* _Task description_
Across the listing below, how many lines hold "Office"? Reply with the number by itself.

### Working data ###

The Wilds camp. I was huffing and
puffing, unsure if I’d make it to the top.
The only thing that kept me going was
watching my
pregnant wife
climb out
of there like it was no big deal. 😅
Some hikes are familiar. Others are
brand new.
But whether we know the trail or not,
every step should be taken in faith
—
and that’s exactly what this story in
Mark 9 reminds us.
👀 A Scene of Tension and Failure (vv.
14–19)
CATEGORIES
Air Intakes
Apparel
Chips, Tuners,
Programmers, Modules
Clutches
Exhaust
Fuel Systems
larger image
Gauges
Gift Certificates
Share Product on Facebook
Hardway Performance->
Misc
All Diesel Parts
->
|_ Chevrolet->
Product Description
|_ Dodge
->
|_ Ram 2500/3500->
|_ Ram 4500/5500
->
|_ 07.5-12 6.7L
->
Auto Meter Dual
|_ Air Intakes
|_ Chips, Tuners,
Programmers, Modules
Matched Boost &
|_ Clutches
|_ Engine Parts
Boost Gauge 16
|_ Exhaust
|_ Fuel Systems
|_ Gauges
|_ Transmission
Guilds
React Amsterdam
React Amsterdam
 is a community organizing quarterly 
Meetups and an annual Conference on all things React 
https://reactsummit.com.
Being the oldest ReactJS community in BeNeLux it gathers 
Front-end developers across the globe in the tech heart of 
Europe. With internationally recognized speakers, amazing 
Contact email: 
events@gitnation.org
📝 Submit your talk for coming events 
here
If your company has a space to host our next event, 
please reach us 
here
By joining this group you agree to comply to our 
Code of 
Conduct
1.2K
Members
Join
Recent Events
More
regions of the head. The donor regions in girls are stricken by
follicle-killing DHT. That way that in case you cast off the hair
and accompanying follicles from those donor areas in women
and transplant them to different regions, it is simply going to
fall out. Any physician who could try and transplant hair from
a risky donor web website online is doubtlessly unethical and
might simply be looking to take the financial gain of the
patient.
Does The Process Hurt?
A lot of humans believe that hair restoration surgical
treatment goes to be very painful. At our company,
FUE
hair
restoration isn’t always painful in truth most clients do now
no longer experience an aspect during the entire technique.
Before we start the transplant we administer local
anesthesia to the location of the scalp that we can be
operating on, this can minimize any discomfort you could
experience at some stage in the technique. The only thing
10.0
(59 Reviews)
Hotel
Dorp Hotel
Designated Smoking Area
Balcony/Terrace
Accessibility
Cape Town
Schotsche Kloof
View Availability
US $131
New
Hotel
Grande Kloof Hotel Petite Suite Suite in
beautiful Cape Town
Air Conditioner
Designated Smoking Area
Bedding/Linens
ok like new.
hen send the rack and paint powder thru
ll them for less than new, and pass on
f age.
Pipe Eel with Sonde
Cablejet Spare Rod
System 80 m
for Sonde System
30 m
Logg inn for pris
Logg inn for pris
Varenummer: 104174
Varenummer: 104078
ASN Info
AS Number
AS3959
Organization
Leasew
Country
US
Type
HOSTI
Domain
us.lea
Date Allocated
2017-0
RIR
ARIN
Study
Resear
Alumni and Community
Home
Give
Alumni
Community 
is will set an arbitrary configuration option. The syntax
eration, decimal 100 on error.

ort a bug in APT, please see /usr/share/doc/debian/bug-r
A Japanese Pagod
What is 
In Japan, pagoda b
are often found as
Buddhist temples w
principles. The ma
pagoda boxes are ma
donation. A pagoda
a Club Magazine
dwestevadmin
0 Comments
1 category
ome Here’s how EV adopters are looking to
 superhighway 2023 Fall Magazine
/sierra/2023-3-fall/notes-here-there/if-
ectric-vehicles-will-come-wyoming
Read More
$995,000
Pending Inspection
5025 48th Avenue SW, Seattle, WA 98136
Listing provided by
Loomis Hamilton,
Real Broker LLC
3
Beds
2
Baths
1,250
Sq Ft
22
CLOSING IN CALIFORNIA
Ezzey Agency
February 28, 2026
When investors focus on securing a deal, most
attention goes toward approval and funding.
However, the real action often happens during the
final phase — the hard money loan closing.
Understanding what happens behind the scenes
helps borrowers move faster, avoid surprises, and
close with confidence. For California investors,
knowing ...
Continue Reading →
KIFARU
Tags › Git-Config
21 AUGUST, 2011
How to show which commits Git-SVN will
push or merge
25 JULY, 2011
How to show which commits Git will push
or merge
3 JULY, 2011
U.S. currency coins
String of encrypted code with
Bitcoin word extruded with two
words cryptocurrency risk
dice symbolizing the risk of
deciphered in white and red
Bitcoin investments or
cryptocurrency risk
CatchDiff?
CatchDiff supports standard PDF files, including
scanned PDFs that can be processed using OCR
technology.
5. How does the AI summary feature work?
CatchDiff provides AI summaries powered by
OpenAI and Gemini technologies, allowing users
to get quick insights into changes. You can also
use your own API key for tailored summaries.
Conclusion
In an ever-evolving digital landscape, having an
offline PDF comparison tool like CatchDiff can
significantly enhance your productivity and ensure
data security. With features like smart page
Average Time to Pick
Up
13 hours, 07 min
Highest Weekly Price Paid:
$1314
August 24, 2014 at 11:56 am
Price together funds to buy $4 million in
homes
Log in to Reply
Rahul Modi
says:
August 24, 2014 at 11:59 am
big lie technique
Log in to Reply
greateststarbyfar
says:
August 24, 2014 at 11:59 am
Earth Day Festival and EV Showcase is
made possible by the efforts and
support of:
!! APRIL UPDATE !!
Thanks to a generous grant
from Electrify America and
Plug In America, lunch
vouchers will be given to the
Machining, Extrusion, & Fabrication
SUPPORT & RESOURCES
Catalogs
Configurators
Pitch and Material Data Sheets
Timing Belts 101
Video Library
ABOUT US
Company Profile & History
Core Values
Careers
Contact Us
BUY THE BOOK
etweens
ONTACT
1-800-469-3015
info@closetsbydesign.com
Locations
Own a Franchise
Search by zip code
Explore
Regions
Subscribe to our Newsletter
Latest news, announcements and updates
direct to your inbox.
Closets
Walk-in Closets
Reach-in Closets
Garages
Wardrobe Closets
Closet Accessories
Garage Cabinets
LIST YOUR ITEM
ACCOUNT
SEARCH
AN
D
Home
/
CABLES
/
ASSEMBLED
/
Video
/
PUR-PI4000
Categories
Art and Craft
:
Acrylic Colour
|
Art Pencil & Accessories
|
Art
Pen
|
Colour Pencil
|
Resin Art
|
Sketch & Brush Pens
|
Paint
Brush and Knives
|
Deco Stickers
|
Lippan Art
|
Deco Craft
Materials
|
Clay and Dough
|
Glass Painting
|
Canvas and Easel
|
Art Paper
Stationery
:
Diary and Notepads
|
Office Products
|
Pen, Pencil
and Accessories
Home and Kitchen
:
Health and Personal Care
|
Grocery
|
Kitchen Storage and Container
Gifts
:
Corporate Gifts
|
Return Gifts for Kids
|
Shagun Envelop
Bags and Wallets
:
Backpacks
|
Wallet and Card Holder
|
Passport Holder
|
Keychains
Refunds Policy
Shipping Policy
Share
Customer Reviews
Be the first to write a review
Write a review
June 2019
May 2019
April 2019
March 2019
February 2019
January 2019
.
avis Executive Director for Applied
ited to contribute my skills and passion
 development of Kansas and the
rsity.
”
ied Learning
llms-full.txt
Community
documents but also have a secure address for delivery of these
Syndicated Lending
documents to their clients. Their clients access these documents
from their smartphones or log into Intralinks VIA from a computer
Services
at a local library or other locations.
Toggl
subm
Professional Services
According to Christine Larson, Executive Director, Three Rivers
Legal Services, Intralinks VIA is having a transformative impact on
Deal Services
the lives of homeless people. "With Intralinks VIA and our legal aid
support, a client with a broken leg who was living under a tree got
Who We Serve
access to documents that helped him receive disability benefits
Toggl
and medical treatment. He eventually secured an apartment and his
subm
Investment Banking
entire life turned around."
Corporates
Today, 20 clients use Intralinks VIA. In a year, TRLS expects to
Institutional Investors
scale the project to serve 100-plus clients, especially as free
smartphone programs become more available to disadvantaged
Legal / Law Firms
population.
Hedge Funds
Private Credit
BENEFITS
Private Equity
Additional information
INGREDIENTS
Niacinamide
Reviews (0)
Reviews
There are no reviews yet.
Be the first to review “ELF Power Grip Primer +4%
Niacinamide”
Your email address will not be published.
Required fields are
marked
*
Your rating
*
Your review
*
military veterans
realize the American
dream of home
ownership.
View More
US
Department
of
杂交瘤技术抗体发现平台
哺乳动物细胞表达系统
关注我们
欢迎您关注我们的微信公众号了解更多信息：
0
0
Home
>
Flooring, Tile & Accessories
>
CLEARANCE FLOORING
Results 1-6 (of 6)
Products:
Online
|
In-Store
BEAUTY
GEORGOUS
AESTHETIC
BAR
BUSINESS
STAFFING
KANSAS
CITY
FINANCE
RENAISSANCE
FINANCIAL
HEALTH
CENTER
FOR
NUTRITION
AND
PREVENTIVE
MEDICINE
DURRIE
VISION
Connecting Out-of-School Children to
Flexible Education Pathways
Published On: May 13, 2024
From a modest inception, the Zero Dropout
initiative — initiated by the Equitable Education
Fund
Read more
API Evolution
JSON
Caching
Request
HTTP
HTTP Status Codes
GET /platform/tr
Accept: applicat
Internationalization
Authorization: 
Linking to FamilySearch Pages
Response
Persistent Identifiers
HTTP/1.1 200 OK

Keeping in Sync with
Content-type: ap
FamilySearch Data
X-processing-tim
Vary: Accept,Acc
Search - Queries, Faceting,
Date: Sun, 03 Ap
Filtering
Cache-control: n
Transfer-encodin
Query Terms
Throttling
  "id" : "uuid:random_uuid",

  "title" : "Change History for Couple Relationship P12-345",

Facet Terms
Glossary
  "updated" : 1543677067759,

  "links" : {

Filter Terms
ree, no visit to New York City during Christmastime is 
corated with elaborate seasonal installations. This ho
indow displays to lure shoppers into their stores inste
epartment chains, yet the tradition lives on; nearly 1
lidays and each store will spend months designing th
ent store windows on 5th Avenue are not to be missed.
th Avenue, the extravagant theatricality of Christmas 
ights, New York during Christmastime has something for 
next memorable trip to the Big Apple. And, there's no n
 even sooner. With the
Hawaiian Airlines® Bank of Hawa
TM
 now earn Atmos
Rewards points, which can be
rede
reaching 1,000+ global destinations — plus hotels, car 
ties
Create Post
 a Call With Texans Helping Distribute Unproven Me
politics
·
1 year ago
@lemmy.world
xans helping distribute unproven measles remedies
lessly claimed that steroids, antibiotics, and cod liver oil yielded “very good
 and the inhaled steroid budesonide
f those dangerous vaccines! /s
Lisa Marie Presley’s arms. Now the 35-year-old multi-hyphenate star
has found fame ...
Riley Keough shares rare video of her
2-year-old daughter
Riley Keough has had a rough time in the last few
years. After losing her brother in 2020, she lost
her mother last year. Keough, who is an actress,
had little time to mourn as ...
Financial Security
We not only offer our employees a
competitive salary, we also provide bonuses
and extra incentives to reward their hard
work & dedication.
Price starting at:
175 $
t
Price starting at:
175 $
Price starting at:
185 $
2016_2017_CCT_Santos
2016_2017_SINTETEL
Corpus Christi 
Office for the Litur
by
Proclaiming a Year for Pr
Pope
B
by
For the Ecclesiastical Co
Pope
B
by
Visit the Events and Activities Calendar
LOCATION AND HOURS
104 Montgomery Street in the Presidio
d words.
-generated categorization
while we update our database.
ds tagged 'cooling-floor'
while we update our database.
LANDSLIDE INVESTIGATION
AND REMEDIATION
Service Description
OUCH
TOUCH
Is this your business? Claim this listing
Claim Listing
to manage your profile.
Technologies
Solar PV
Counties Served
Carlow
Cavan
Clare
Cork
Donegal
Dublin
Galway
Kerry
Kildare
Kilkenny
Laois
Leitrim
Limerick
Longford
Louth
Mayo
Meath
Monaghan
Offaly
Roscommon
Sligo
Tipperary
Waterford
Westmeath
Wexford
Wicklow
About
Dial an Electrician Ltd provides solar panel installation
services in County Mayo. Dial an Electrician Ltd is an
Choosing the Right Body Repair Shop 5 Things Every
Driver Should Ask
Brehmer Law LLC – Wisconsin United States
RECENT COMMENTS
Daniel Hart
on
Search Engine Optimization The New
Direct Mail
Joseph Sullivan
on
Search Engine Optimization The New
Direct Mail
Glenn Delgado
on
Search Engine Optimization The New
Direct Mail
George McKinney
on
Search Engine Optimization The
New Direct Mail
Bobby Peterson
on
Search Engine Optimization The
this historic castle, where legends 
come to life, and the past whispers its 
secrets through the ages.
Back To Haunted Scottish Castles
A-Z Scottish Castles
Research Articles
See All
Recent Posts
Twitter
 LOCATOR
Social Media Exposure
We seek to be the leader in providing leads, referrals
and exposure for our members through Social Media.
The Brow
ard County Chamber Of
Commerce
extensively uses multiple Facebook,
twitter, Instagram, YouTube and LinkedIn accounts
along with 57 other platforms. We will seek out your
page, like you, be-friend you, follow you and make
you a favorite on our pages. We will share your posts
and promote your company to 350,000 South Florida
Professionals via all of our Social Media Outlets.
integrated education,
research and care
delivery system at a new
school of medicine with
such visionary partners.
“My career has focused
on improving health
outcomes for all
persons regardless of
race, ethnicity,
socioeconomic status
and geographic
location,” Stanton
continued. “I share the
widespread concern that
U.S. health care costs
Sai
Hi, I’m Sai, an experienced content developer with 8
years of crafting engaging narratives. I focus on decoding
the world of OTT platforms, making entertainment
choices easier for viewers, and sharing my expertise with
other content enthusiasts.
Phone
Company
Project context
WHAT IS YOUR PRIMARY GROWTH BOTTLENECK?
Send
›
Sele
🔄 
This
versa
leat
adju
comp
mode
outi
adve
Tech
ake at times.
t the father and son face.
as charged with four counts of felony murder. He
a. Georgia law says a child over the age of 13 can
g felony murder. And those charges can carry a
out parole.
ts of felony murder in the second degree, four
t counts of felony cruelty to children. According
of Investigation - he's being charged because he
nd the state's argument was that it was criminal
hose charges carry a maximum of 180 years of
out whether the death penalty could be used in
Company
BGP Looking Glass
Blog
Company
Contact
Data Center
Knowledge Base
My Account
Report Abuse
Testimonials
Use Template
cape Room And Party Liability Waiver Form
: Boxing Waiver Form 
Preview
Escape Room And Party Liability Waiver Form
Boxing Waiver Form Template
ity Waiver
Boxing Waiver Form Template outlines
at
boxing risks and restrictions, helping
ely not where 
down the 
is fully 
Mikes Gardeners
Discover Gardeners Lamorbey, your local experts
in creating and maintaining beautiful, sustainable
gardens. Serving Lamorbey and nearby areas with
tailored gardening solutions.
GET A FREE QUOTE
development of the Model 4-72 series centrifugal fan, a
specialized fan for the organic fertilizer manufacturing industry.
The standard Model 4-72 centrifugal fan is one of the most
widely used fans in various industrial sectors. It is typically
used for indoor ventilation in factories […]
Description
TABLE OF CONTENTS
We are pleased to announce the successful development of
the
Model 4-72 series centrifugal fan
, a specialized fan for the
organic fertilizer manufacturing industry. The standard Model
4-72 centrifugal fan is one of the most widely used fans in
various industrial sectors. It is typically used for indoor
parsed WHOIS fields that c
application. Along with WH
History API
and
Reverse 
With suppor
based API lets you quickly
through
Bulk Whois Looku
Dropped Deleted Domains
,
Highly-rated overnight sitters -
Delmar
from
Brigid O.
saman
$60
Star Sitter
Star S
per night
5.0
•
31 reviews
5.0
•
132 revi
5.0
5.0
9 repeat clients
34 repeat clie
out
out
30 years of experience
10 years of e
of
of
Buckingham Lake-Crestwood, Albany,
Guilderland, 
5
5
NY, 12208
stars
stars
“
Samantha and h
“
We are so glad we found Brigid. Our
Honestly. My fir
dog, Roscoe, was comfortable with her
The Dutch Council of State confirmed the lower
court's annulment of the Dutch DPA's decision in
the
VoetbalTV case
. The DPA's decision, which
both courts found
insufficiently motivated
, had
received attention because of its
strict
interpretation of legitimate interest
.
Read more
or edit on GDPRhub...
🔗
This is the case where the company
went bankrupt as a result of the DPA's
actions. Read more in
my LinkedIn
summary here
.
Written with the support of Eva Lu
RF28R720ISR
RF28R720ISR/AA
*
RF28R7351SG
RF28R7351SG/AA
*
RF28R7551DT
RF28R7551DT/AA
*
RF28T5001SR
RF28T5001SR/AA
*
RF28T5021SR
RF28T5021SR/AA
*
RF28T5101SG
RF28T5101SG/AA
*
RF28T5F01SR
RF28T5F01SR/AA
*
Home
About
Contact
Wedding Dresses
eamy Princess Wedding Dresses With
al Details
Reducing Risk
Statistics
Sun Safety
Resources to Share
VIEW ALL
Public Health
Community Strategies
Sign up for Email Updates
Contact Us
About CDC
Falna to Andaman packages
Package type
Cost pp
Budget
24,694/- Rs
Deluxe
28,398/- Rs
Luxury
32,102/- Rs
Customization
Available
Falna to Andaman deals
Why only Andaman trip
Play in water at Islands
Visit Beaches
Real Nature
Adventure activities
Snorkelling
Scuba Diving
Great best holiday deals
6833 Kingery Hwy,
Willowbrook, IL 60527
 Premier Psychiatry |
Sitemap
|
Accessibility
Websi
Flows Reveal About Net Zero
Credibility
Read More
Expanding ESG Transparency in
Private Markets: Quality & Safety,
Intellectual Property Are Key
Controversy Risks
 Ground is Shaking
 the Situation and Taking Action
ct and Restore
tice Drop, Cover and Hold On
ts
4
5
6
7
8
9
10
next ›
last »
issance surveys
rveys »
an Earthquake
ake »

###

* _Answer to this problem_
2